→ PROMPT
Extract only the lines from the start of the entries below to the line with "2) $\forall x", inclusive; omit every picture.

________________________

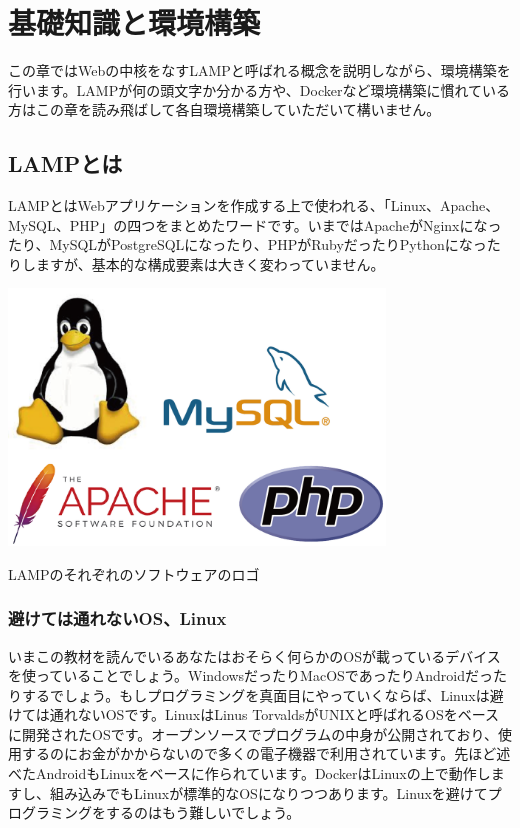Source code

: \chapter{基礎知識と環境構築}

この章ではWebの中核をなすLAMPと呼ばれる概念を説明しながら、環境構築を行います。LAMPが何の頭文字か分かる方や、Dockerなど環境構築に慣れている方はこの章を読み飛ばして各自環境構築していただいて構いません。

\section{LAMPとは}

LAMPとはWebアプリケーションを作成する上で使われる、「Linux、Apache、MySQL、PHP」の四つをまとめたワードです。いまではApacheがNginxになったり、MySQLがPostgreSQLになったり、PHPがRubyだったりPythonになったりしますが、基本的な構成要素は大きく変わっていません。

\begin{center}
\includegraphics[width=10cm]{./chap1_fig/LAMP.png}

LAMPのそれぞれのソフトウェアのロゴ
\end{center}

\subsection{避けては通れないOS、Linux}

いまこの教材を読んでいるあなたはおそらく何らかのOSが載っているデバイスを使っていることでしょう。WindowsだったりMacOSであったりAndroidだったりするでしょう。もしプログラミングを真面目にやっていくならば、Linuxは避けては通れないOSです。LinuxはLinus TorvaldsがUNIXと呼ばれるOSをベースに開発されたOSです。オープンソースでプログラムの中身が公開されており、使用するのにお金がかからないので多くの電子機器で利用されています。先ほど述べたAndroidもLinuxをベースに作られています。DockerはLinuxの上で動作しますし、組み込みでもLinuxが標準的なOSになりつつあります。Linuxを避けてプログラミングをするのはもう難しいでしょう。

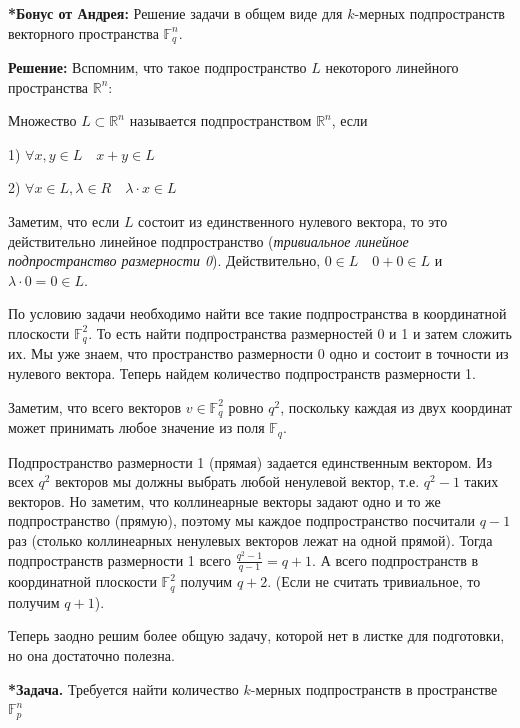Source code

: \documentclass[]{book}
\theoremstyle{definition}
\newcommand{\bb}[1]{\mathbb{#1}}
\begin{document}
\begin{enumerate}[resume]
\textbf{*Бонус от Андрея:} Решение задачи в общем виде для $k$-мерных подпространств векторного пространства $\bb{F}^n_q$.


\textbf{Решение:}
Вспомним, что такое подпространство $L$ некоторого линейного пространства $\bb{R}^n$:

Множество $L \subset \bb{R}^n$ называется подпространством $\bb{R}^n$, если

1) $\forall x, y \in L \quad x + y \in L$

2) $\forall x \in L, \lambda \in R \quad \lambda\cdot x \in L$

Заметим, что если $L$ состоит из единственного нулевого вектора, то это действительно линейное подпространство (\textit{тривиальное линейное подпространство размерности 0}). Действительно, $0 \in L \quad 0 + 0 \in L$ и $\lambda\cdot 0 = 0 \in L$.

По условию задачи необходимо найти все такие подпространства в координатной плоскости $\bb{F}^2_q$. То есть найти подпространства размерностей 0 и 1 и затем сложить их.
Мы уже знаем, что пространство размерности 0 одно и состоит в точности из нулевого вектора. Теперь найдем количество подпространств размерности 1.

Заметим, что всего векторов $v \in \bb{F}^2_q$ ровно $q^2$, поскольку каждая из двух координат может принимать любое значение из поля $\bb{F}_q$. 

Подпространство размерности 1 (прямая) задается единственным вектором. Из всех $q^2$ векторов мы должны выбрать любой ненулевой вектор, т.е. $q^2 - 1$ таких векторов. Но заметим, что коллинеарные векторы задают одно и то же подпространство (прямую), поэтому мы каждое подпространство посчитали $q - 1$ раз (столько коллинеарных ненулевых векторов лежат на одной прямой). Тогда подпространств размерности 1 всего $\frac{q^2 - 1}{q - 1} = q + 1$. А всего подпространств в координатной плоскости $\bb{F}^2_q$ получим $q + 2$. (Если не считать тривиальное, то получим $q + 1$). 

Теперь заодно решим более общую задачу, которой нет в листке для подготовки, но она достаточно полезна.


\textbf{*Задача.}
Требуется найти количество $k$-мерных подпространств в пространстве $\bb{F}^n_p$


\end{enumerate}
\end{document}
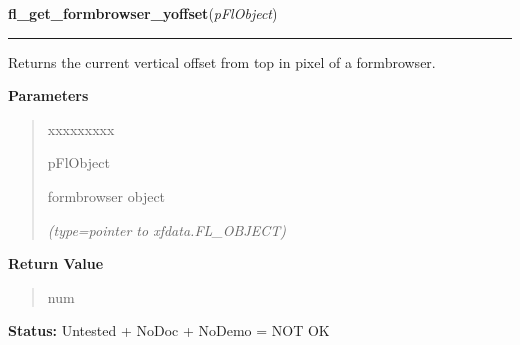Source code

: \hspace{.8\funcindent}\begin{boxedminipage}{\funcwidth}

    \raggedright \textbf{fl\_get\_formbrowser\_yoffset}(\textit{pFlObject})

    \vspace{-1.5ex}

    \rule{\textwidth}{0.5\fboxrule}
\setlength{\parskip}{2ex}
    Returns the current vertical offset from top in pixel of a formbrowser.

\setlength{\parskip}{1ex}
      \textbf{Parameters}
      \vspace{-1ex}

      \begin{quote}
        \begin{Ventry}{xxxxxxxxx}

          \item[pFlObject]

          formbrowser object

            {\it (type=pointer to xfdata.FL\_OBJECT)}

        \end{Ventry}

      \end{quote}

      \textbf{Return Value}
    \vspace{-1ex}

      \begin{quote}
      num

      \end{quote}

\textbf{Status:} Untested + NoDoc + NoDemo = NOT OK



    \end{boxedminipage}

    \label{xformslib:flformbrowser:fl_find_formbrowser_form_number}

    \vspace{0.5ex}

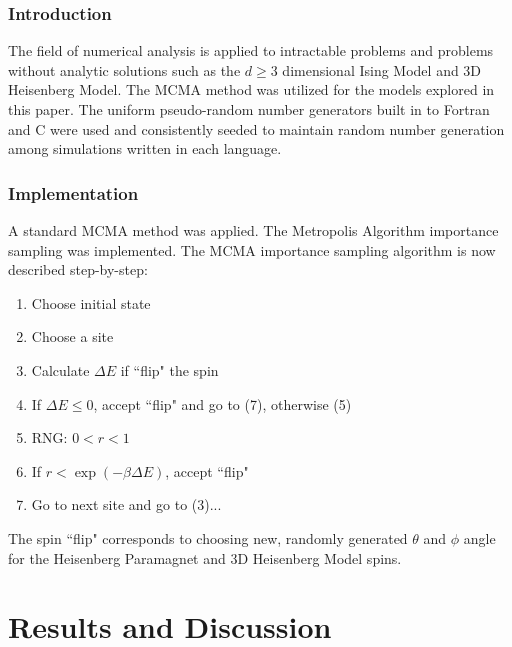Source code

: \documentclass[a4paper,12pt]{article}
\begin{document}
	\subsubsection{Introduction}
	The field of numerical analysis is applied to intractable problems and problems without analytic solutions such as the $d \geq 3$ dimensional Ising Model and 3D Heisenberg Model. The MCMA method was utilized for the models explored in this paper. The uniform pseudo-random number generators built in to Fortran and C were used and consistently seeded to maintain random number generation among simulations written in each language.
	\subsubsection{Implementation}
A standard MCMA method was applied. The Metropolis Algorithm importance sampling was implemented. The MCMA importance sampling algorithm is now described step-by-step:
	\begin{enumerate}
		\item Choose initial state
		\item Choose a site
		\item Calculate $\Delta E$ if ``flip" the spin
		\item If $\Delta E \le 0$, accept ``flip" and go to (7), otherwise (5)
		\item RNG: $0 < r < 1$
		\item If $r < \exp(-\beta \Delta E)$, accept ``flip"
		\item Go to next site and go to (3)...
	\end{enumerate}
The spin ``flip" corresponds to choosing new, randomly generated $\theta$ and $\phi$ angle for the Heisenberg Paramagnet and 3D Heisenberg Model spins. \cite{landau}


\section{Results and Discussion}
\end{document}
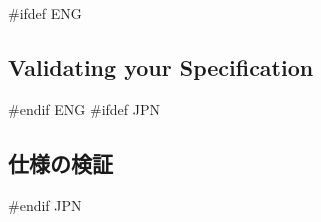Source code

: \documentclass[\pformat,12pt]{article}
\newcommand{\guicmd}[1]{{\sf #1}}
\newcommand{\guicmd}[1]{{\gt #1}}
\begin{document}






#ifdef ENG
\subsection{Validating your Specification}
#endif ENG
#ifdef JPN
\subsection{仕様の検証}
#endif JPN
\end{document}
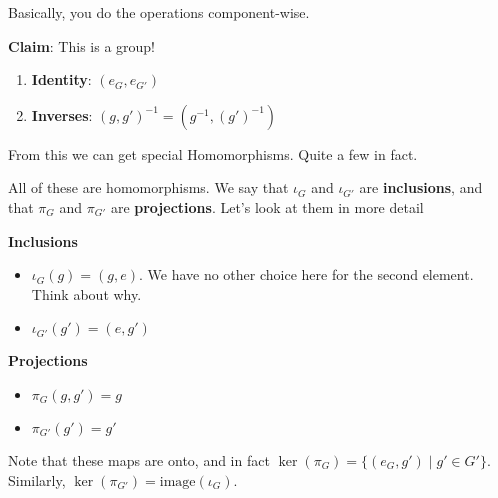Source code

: \documentclass[12pt]{article}
\def\image{\text{image}}
\begin{document}
Basically, you do the operations component-wise.

{\bf Claim}: This is a group!

\begin{enumerate}
  \item {\bf Identity}: $(e_G, e_{G'})$
  \item {\bf Inverses}: $(g, g')^{-1} = (g^{-1}, (g')^{-1})$
\end{enumerate}



From this we can get special Homomorphisms. Quite a few in fact.

\begin{center}
\end{center}

All of these are homomorphisms. We say that $\iota_G$ and $\iota_{G'}$ are {\bf
inclusions}, and that $\pi_G$ and $\pi_{G'}$ are {\bf projections}. Let's look
at them in more detail

{\bf Inclusions}
\begin{itemize}
  \item $\iota_G(g) = (g, e)$. We have no other choice here for the second
    element. Think about why.
  \item $\iota_{G'}(g') = (e, g')$
\end{itemize}

{\bf Projections}
\begin{itemize}
  \item $\pi_G(g, g') = g$
  \item $\pi_{G'}(g') = g'$
\end{itemize}

Note that these maps are onto, and in fact $\ker(\pi_G) = \{ (e_{G}, g') \mid g'
\in G' \}$. Similarly, $\ker(\pi_{G'}) = \image(\iota_G)$.
\end{document}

________________________

→ WRITTEN REPLY
Source code

: \chapter{基礎知識と環境構築}

この章ではWebの中核をなすLAMPと呼ばれる概念を説明しながら、環境構築を行います。LAMPが何の頭文字か分かる方や、Dockerなど環境構築に慣れている方はこの章を読み飛ばして各自環境構築していただいて構いません。

\section{LAMPとは}

LAMPとはWebアプリケーションを作成する上で使われる、「Linux、Apache、MySQL、PHP」の四つをまとめたワードです。いまではApacheがNginxになったり、MySQLがPostgreSQLになったり、PHPがRubyだったりPythonになったりしますが、基本的な構成要素は大きく変わっていません。

\begin{center}
\includegraphics[width=10cm]{./chap1_fig/LAMP.png}

LAMPのそれぞれのソフトウェアのロゴ
\end{center}

\subsection{避けては通れないOS、Linux}

いまこの教材を読んでいるあなたはおそらく何らかのOSが載っているデバイスを使っていることでしょう。WindowsだったりMacOSであったりAndroidだったりするでしょう。もしプログラミングを真面目にやっていくならば、Linuxは避けては通れないOSです。LinuxはLinus TorvaldsがUNIXと呼ばれるOSをベースに開発されたOSです。オープンソースでプログラムの中身が公開されており、使用するのにお金がかからないので多くの電子機器で利用されています。先ほど述べたAndroidもLinuxをベースに作られています。DockerはLinuxの上で動作しますし、組み込みでもLinuxが標準的なOSになりつつあります。Linuxを避けてプログラミングをするのはもう難しいでしょう。

Source code

: \documentclass[]{book}
\theoremstyle{definition}
\newcommand{\bb}[1]{\mathbb{#1}}
\begin{document}
\begin{enumerate}[resume]
\textbf{*Бонус от Андрея:} Решение задачи в общем виде для $k$-мерных подпространств векторного пространства $\bb{F}^n_q$.


\textbf{Решение:}
Вспомним, что такое подпространство $L$ некоторого линейного пространства $\bb{R}^n$:

Множество $L \subset \bb{R}^n$ называется подпространством $\bb{R}^n$, если

1) $\forall x, y \in L \quad x + y \in L$

2) $\forall x \in L, \lambda \in R \quad \lambda\cdot x \in L$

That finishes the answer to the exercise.